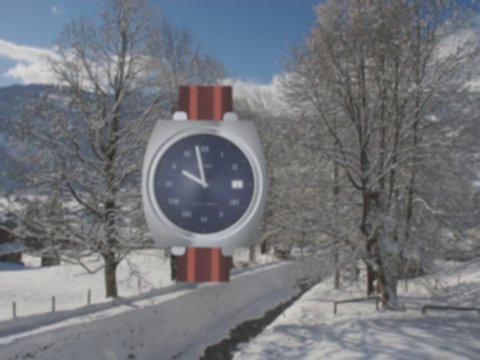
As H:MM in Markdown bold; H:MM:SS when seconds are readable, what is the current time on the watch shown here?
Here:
**9:58**
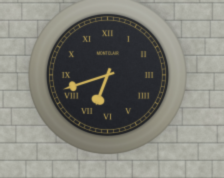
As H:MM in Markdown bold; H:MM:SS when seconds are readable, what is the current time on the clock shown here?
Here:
**6:42**
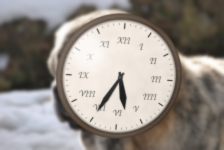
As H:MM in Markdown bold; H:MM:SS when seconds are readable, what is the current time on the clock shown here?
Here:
**5:35**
++++
▶ Task instructions:
Copy every line of the rows above word for word, leaving out the pictures.

▶ Result of this task:
As H:MM in Markdown bold; H:MM:SS when seconds are readable, what is the current time on the watch shown here?
Here:
**9:58**
As H:MM in Markdown bold; H:MM:SS when seconds are readable, what is the current time on the clock shown here?
Here:
**6:42**
As H:MM in Markdown bold; H:MM:SS when seconds are readable, what is the current time on the clock shown here?
Here:
**5:35**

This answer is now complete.